Pagina -
In Sudamerica, incastonata fra Argentina, Brasile, Bolivia e Paraguay, si trova una landa semiarida e inospitale, chiamata Gran Chaco o semplicemente Chaco.

 

Il Chaco è delimitato anche dai fiumi Paraguay e Paranà e il suo nome è legato indissolubilmente ad una delle guerre più sanguinose del continente sudamericano: la guerra del Chaco.

 

Fra il 1932 e il 1935 la Bolivia e il Paraguay si affrontarono militarmente per ottenere il controllo di quella regione desolata.

 

La storia ebbe inizio con un atavico problema delle complesse vicende coloniali di ottocentesca memoria, quando in seguito alla dissoluzione dell’impero spagnolo e alla ridefinizione dei confini degli Stati che ne avrebbero preso il posto, si posero le premesse di una disputa di confine che sarebbe sfociata nello scontro militare fra Bolivia e Paraguay a partire dal 1932.

Dati forniti -

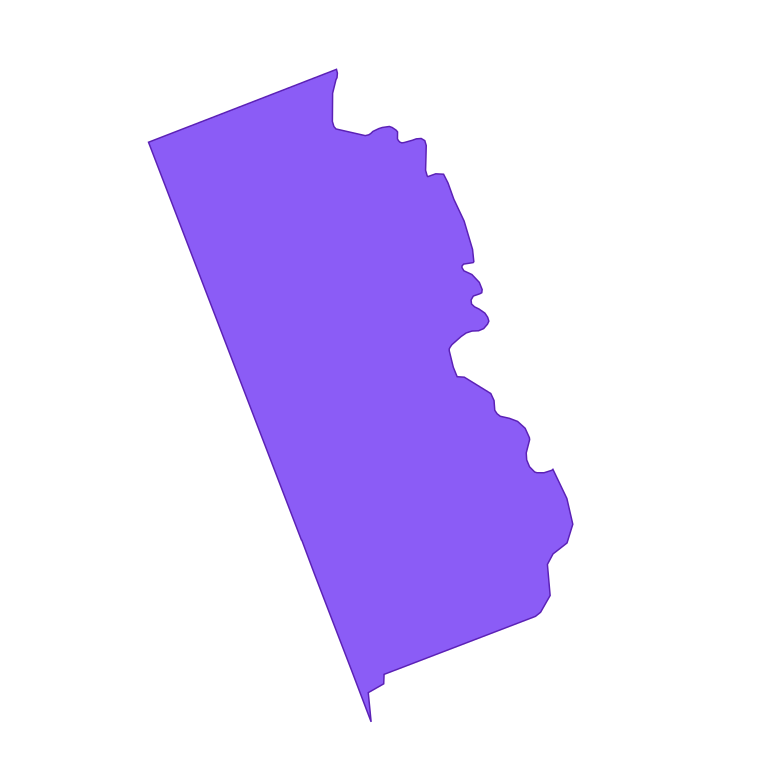 the district of Choctaw, Oklahoma, United States of America, rotated 249°
{"feature_id": "52423323B93718948099955", "entity_name": "Choctaw", "entity_type": "district", "adm_level": 2, "iso_a3": "USA", "parent_name": "United States of America", "parent_adm1": "Oklahoma", "projection": "natural_earth1", "projection_center": [-95.519, 34.012], "detail": "fine", "context": "isolated", "style": "filled", "palette": "violet", "viewbox_px": 768, "rotation_deg": 249, "n_neighbors": 0, "source": "geoboundaries", "source_scale": "gbopen_adm2", "svg_char_len": 1442}
<svg xmlns="http://www.w3.org/2000/svg" viewBox="0 0 768 768"><g transform="rotate(249 384 384)"><path d="M231.0,251.0L127.1,251.1L73.2,250.9L101.5,258.7L104.2,276.3L112.9,280.0L112.8,442.2L114.8,448.4L127.0,463.3L157.0,471.9L164.8,480.9L170.0,497.9L185.4,510.0L211.6,513.7L243.8,511.1L243.3,509.8L243.8,501.5L246.4,494.9L247.9,493.1L254.6,490.2L262.0,490.0L268.7,492.1L279.8,500.0L281.8,500.5L292.1,499.9L301.2,495.3L307.0,488.8L312.2,481.0L315.7,478.9L319.8,478.0L329.1,480.8L336.8,480.3L361.6,461.4L364.6,454.9L374.8,454.7L391.5,456.8L393.3,457.4L394.5,458.7L396.4,461.5L400.7,473.0L402.2,479.0L401.9,485.1L399.8,491.4L400.0,496.9L402.8,502.1L405.1,504.4L409.1,504.7L414.0,503.6L419.9,499.6L423.7,496.1L427.3,494.4L431.2,495.4L434.1,498.9L433.9,505.9L434.2,508.0L437.0,509.5L444.7,509.4L454.7,505.3L461.1,499.1L464.8,498.5L466.3,499.2L467.4,501.3L465.4,510.7L466.0,511.7L477.9,514.9L507.4,517.2L531.6,515.4L548.7,515.8L558.5,514.8L561.7,507.6L561.9,499.3L562.7,498.9L568.6,499.4L580.6,504.4L591.5,508.9L596.6,509.3L599.9,506.7L601.3,502.0L601.4,497.7L602.2,489.3L602.7,487.1L604.1,485.5L606.0,484.7L608.0,484.4L614.5,487.0L616.6,486.3L620.5,483.6L622.5,481.3L624.1,474.3L624.3,470.7L623.8,464.2L622.6,461.4L622.1,459.1L622.6,455.5L639.3,430.6L642.3,429.5L647.6,429.9L673.8,440.2L685.3,448.2L686.8,449.9L690.9,451.9L694.8,452.4L694.1,250.8L267.9,251.0L267.7,251.3L231.0,251.0Z" fill="#8b5cf6" stroke="#5b21b6" stroke-width="1.5"/></g></svg>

Lavoro richiesto -
• A. Ricopia dal testo sul Chaco il passo che comincia con "In Sudamerica, incastonata" e prosegue fino a "o semplicemente Chaco.".
• B. Prosegui il testo sul Chaco a partire dall'ultima frase riportata.

Risposte ai compiti -
• A.
In Sudamerica, incastonata fra Argentina, Brasile, Bolivia e Paraguay, si trova una landa semiarida e inospitale, chiamata Gran Chaco o semplicemente Chaco.

• B.
I motivi che condussero alla recrudescenza dei rapporti tra il governo di La Paz e quello di Asuncion furono sostanzialmente la sconfitta subita dalla Bolivia durante un precedente conflitto, la guerra del Pacifico, contro il Cile e che comportò la perdita dell’unico sbocco sul mare posseduto da parte della nazione boliviana (vedasi il Trattato di Valparaiso, 4 aprile 1884).

 

Fu in questo contesto che la Bolivia cercò di acquisire uno scalo fluviale sul fiume Paraguay, il quale avrebbe garantito un collegamento, seppur indiretto, con l’Oceano Atlantico.

 

A tale tentativo si oppose il Paraguay, di fatto da tempo presente nei territori del Chaco e legato da ragioni storiche alla popolazione autoctona dei Guaranì.

 

Se inizialmente i due paesi, in rapporti sempre più tesi fra loro, condussero più che altro una guerra diplomatica, successivamente la scoperta di alcuni giacimenti di petrolio nel Gran Chaco, portò alcune compagnie petrolifere inglesi e americane (la britannica Royal Shell e la statunitense Standard Oil) a nutrire un forte interesse per la regione oggetto della contesa e i due Paesi stipularono degli accordi con tali compagnie in modo da ottenere il controllo della regione e dei relativi proventi petroliferi.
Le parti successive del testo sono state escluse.